[Datensätze]

§

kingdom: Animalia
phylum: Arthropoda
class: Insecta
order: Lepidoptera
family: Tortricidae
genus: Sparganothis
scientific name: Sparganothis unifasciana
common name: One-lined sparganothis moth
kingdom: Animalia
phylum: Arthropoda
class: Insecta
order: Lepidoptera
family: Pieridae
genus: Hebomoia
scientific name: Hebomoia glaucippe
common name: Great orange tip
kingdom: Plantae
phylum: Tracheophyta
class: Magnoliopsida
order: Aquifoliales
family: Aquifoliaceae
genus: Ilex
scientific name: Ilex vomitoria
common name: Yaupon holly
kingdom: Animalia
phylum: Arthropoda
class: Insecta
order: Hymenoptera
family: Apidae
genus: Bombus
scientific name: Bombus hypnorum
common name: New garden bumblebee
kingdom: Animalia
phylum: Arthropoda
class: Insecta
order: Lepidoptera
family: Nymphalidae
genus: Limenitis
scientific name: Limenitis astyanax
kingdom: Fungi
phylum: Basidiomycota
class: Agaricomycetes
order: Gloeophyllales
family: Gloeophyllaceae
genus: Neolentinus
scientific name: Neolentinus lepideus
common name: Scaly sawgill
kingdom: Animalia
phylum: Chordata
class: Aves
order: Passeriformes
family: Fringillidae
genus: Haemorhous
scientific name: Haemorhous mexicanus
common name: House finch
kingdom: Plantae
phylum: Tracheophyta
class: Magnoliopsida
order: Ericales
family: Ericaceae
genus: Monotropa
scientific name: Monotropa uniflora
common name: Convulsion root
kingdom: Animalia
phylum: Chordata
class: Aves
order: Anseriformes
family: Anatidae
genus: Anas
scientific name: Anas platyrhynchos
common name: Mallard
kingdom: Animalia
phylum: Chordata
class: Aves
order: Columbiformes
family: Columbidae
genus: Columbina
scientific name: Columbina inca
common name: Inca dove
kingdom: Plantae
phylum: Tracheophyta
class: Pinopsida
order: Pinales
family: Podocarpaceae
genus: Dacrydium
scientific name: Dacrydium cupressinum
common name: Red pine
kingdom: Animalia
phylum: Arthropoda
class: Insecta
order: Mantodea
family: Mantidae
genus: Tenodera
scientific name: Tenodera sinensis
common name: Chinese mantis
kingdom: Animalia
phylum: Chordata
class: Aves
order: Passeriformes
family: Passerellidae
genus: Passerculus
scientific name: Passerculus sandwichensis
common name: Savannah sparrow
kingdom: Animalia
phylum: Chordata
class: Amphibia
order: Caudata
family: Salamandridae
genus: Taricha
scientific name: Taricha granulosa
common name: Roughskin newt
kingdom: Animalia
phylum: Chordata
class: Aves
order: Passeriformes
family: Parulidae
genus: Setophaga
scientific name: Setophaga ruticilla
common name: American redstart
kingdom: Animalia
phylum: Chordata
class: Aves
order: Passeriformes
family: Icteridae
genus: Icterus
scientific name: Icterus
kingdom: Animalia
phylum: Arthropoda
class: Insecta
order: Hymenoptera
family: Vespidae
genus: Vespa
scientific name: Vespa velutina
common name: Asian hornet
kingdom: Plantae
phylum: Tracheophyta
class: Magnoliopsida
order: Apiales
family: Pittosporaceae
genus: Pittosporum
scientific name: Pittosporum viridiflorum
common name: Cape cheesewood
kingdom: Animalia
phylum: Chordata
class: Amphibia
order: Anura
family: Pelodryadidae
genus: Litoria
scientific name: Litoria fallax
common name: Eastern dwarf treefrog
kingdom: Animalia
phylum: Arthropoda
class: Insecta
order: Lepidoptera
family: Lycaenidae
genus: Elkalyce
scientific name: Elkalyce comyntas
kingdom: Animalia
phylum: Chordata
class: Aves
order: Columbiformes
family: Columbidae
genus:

§

> **Aufgabe**: Schreib alle Datensätze noch einmal ab und ersetze dabei überall „common name“ durch „vernacular name“. Alles andere bleibt genau gleich.

> **Lösung**:
kingdom: Animalia
phylum: Arthropoda
class: Insecta
order: Lepidoptera
family: Tortricidae
genus: Sparganothis
scientific name: Sparganothis unifasciana
vernacular name: One-lined sparganothis moth
kingdom: Animalia
phylum: Arthropoda
class: Insecta
order: Lepidoptera
family: Pieridae
genus: Hebomoia
scientific name: Hebomoia glaucippe
vernacular name: Great orange tip
kingdom: Plantae
phylum: Tracheophyta
class: Magnoliopsida
order: Aquifoliales
family: Aquifoliaceae
genus: Ilex
scientific name: Ilex vomitoria
vernacular name: Yaupon holly
kingdom: Animalia
phylum: Arthropoda
class: Insecta
order: Hymenoptera
family: Apidae
genus: Bombus
scientific name: Bombus hypnorum
vernacular name: New garden bumblebee
kingdom: Animalia
phylum: Arthropoda
class: Insecta
order: Lepidoptera
family: Nymphalidae
genus: Limenitis
scientific name: Limenitis astyanax
kingdom: Fungi
phylum: Basidiomycota
class: Agaricomycetes
order: Gloeophyllales
family: Gloeophyllaceae
genus: Neolentinus
scientific name: Neolentinus lepideus
vernacular name: Scaly sawgill
kingdom: Animalia
phylum: Chordata
class: Aves
order: Passeriformes
family: Fringillidae
genus: Haemorhous
scientific name: Haemorhous mexicanus
vernacular name: House finch
kingdom: Plantae
phylum: Tracheophyta
class: Magnoliopsida
order: Ericales
family: Ericaceae
genus: Monotropa
scientific name: Monotropa uniflora
vernacular name: Convulsion root
kingdom: Animalia
phylum: Chordata
class: Aves
order: Anseriformes
family: Anatidae
genus: Anas
scientific name: Anas platyrhynchos
vernacular name: Mallard
kingdom: Animalia
phylum: Chordata
class: Aves
order: Columbiformes
family: Columbidae
genus: Columbina
scientific name: Columbina inca
vernacular name: Inca dove
kingdom: Plantae
phylum: Tracheophyta
class: Pinopsida
order: Pinales
family: Podocarpaceae
genus: Dacrydium
scientific name: Dacrydium cupressinum
vernacular name: Red pine
kingdom: Animalia
phylum: Arthropoda
class: Insecta
order: Mantodea
family: Mantidae
genus: Tenodera
scientific name: Tenodera sinensis
vernacular name: Chinese mantis
kingdom: Animalia
phylum: Chordata
class: Aves
order: Passeriformes
family: Passerellidae
genus: Passerculus
scientific name: Passerculus sandwichensis
vernacular name: Savannah sparrow
kingdom: Animalia
phylum: Chordata
class: Amphibia
order: Caudata
family: Salamandridae
genus: Taricha
scientific name: Taricha granulosa
vernacular name: Roughskin newt
kingdom: Animalia
phylum: Chordata
class: Aves
order: Passeriformes
family: Parulidae
genus: Setophaga
scientific name: Setophaga ruticilla
vernacular name: American redstart
kingdom: Animalia
phylum: Chordata
class: Aves
order: Passeriformes
family: Icteridae
genus: Icterus
scientific name: Icterus
kingdom: Animalia
phylum: Arthropoda
class: Insecta
order: Hymenoptera
family: Vespidae
genus: Vespa
scientific name: Vespa velutina
vernacular name: Asian hornet
kingdom: Plantae
phylum: Tracheophyta
class: Magnoliopsida
order: Apiales
family: Pittosporaceae
genus: Pittosporum
scientific name: Pittosporum viridiflorum
vernacular name: Cape cheesewood
kingdom: Animalia
phylum: Chordata
class: Amphibia
order: Anura
family: Pelodryadidae
genus: Litoria
scientific name: Litoria fallax
vernacular name: Eastern dwarf treefrog
kingdom: Animalia
phylum: Arthropoda
class: Insecta
order: Lepidoptera
family: Lycaenidae
genus: Elkalyce
scientific name: Elkalyce comyntas
kingdom: Animalia
phylum: Chordata
class: Aves
order: Columbiformes
family: Columbidae
genus:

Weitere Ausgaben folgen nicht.